[Stored items]
::::::::::

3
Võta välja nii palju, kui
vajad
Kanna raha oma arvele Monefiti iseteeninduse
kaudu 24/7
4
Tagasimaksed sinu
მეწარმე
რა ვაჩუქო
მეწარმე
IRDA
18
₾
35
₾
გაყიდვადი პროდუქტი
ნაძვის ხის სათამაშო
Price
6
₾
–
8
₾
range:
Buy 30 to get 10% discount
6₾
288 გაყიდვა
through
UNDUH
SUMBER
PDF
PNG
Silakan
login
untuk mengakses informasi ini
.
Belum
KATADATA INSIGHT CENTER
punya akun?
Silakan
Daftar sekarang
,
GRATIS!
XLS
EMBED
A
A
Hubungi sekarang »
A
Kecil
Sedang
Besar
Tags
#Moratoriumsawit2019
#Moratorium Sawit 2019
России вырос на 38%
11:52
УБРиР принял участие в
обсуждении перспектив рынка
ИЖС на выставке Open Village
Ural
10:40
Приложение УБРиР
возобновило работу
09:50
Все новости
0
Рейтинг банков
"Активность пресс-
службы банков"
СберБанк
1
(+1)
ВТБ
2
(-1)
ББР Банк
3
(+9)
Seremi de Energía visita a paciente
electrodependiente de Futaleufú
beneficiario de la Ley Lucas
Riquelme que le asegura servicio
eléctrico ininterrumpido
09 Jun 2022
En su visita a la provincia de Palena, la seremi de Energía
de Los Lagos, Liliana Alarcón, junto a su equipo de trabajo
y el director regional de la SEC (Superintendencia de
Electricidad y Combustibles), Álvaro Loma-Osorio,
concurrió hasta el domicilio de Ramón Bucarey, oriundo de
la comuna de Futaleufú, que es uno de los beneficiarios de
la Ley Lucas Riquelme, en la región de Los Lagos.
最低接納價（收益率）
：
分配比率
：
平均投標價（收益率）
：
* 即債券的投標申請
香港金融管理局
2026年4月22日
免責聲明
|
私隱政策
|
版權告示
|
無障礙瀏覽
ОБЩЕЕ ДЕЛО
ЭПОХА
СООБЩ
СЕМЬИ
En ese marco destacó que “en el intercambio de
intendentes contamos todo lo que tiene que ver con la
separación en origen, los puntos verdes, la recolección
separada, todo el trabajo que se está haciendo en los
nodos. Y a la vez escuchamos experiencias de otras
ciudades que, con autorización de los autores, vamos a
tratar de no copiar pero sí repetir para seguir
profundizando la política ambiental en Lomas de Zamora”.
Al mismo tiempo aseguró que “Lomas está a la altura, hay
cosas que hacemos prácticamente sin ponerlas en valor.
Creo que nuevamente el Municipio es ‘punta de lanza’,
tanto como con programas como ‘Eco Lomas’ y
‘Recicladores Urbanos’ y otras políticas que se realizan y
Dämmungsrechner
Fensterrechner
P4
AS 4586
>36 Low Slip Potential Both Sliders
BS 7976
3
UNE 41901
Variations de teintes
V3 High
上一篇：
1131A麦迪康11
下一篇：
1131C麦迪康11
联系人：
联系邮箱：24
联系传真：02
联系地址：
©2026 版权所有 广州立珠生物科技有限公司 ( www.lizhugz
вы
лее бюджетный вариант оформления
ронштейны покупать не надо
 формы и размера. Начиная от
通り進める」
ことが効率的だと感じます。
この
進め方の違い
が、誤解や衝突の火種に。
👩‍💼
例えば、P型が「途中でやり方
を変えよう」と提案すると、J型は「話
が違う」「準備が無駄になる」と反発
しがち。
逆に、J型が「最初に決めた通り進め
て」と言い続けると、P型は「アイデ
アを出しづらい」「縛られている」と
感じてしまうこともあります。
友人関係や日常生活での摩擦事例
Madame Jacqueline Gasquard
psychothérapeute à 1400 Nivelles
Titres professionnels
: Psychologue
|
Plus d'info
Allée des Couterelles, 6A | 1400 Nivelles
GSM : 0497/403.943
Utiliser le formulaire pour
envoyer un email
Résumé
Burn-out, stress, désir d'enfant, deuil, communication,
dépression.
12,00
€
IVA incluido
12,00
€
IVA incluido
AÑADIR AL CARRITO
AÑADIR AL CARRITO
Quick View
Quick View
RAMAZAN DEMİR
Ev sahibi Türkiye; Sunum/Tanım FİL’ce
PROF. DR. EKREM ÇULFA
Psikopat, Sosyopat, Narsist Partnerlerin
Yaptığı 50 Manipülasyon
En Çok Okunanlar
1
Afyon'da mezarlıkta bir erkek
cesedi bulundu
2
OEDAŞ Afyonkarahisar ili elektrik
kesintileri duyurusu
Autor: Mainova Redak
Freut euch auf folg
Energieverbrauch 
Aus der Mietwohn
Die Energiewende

::::::::::

■ **Work request**
Restate all entries above verbatim.

■ **Reply**
3
Võta välja nii palju, kui
vajad
Kanna raha oma arvele Monefiti iseteeninduse
kaudu 24/7
4
Tagasimaksed sinu
მეწარმე
რა ვაჩუქო
მეწარმე
IRDA
18
₾
35
₾
გაყიდვადი პროდუქტი
ნაძვის ხის სათამაშო
Price
6
₾
–
8
₾
range:
Buy 30 to get 10% discount
6₾
288 გაყიდვა
through
UNDUH
SUMBER
PDF
PNG
Silakan
login
untuk mengakses informasi ini
.
Belum
KATADATA INSIGHT CENTER
punya akun?
Silakan
Daftar sekarang
,
GRATIS!
XLS
EMBED
A
A
Hubungi sekarang »
A
Kecil
Sedang
Besar
Tags
#Moratoriumsawit2019
#Moratorium Sawit 2019
России вырос на 38%
11:52
УБРиР принял участие в
обсуждении перспектив рынка
ИЖС на выставке Open Village
Ural
10:40
Приложение УБРиР
возобновило работу
09:50
Все новости
0
Рейтинг банков
"Активность пресс-
службы банков"
СберБанк
1
(+1)
ВТБ
2
(-1)
ББР Банк
3
(+9)
Seremi de Energía visita a paciente
electrodependiente de Futaleufú
beneficiario de la Ley Lucas
Riquelme que le asegura servicio
eléctrico ininterrumpido
09 Jun 2022
En su visita a la provincia de Palena, la seremi de Energía
de Los Lagos, Liliana Alarcón, junto a su equipo de trabajo
y el director regional de la SEC (Superintendencia de
Electricidad y Combustibles), Álvaro Loma-Osorio,
concurrió hasta el domicilio de Ramón Bucarey, oriundo de
la comuna de Futaleufú, que es uno de los beneficiarios de
la Ley Lucas Riquelme, en la región de Los Lagos.
最低接納價（收益率）
：
分配比率
：
平均投標價（收益率）
：
* 即債券的投標申請
香港金融管理局
2026年4月22日
免責聲明
|
私隱政策
|
版權告示
|
無障礙瀏覽
ОБЩЕЕ ДЕЛО
ЭПОХА
СООБЩ
СЕМЬИ
En ese marco destacó que “en el intercambio de
intendentes contamos todo lo que tiene que ver con la
separación en origen, los puntos verdes, la recolección
separada, todo el trabajo que se está haciendo en los
nodos. Y a la vez escuchamos experiencias de otras
ciudades que, con autorización de los autores, vamos a
tratar de no copiar pero sí repetir para seguir
profundizando la política ambiental en Lomas de Zamora”.
Al mismo tiempo aseguró que “Lomas está a la altura, hay
cosas que hacemos prácticamente sin ponerlas en valor.
Creo que nuevamente el Municipio es ‘punta de lanza’,
tanto como con programas como ‘Eco Lomas’ y
‘Recicladores Urbanos’ y otras políticas que se realizan y
Dämmungsrechner
Fensterrechner
P4
AS 4586
>36 Low Slip Potential Both Sliders
BS 7976
3
UNE 41901
Variations de teintes
V3 High
上一篇：
1131A麦迪康11
下一篇：
1131C麦迪康11
联系人：
联系邮箱：24
联系传真：02
联系地址：
©2026 版权所有 广州立珠生物科技有限公司 ( www.lizhugz
вы
лее бюджетный вариант оформления
ронштейны покупать не надо
 формы и размера. Начиная от
通り進める」
ことが効率的だと感じます。
この
進め方の違い
が、誤解や衝突の火種に。
👩‍💼
例えば、P型が「途中でやり方
を変えよう」と提案すると、J型は「話
が違う」「準備が無駄になる」と反発
しがち。
逆に、J型が「最初に決めた通り進め
て」と言い続けると、P型は「アイデ
アを出しづらい」「縛られている」と
感じてしまうこともあります。
友人関係や日常生活での摩擦事例
Madame Jacqueline Gasquard
psychothérapeute à 1400 Nivelles
Titres professionnels
: Psychologue
|
Plus d'info
Allée des Couterelles, 6A | 1400 Nivelles
GSM : 0497/403.943
Utiliser le formulaire pour
envoyer un email
Résumé
Burn-out, stress, désir d'enfant, deuil, communication,
dépression.
12,00
€
IVA incluido
12,00
€
IVA incluido
AÑADIR AL CARRITO
AÑADIR AL CARRITO
Quick View
Quick View
RAMAZAN DEMİR
Ev sahibi Türkiye; Sunum/Tanım FİL’ce
PROF. DR. EKREM ÇULFA
Psikopat, Sosyopat, Narsist Partnerlerin
Yaptığı 50 Manipülasyon
En Çok Okunanlar
1
Afyon'da mezarlıkta bir erkek
cesedi bulundu
2
OEDAŞ Afyonkarahisar ili elektrik
kesintileri duyurusu
Autor: Mainova Redak
Freut euch auf folg
Energieverbrauch 
Aus der Mietwohn
Die Energiewende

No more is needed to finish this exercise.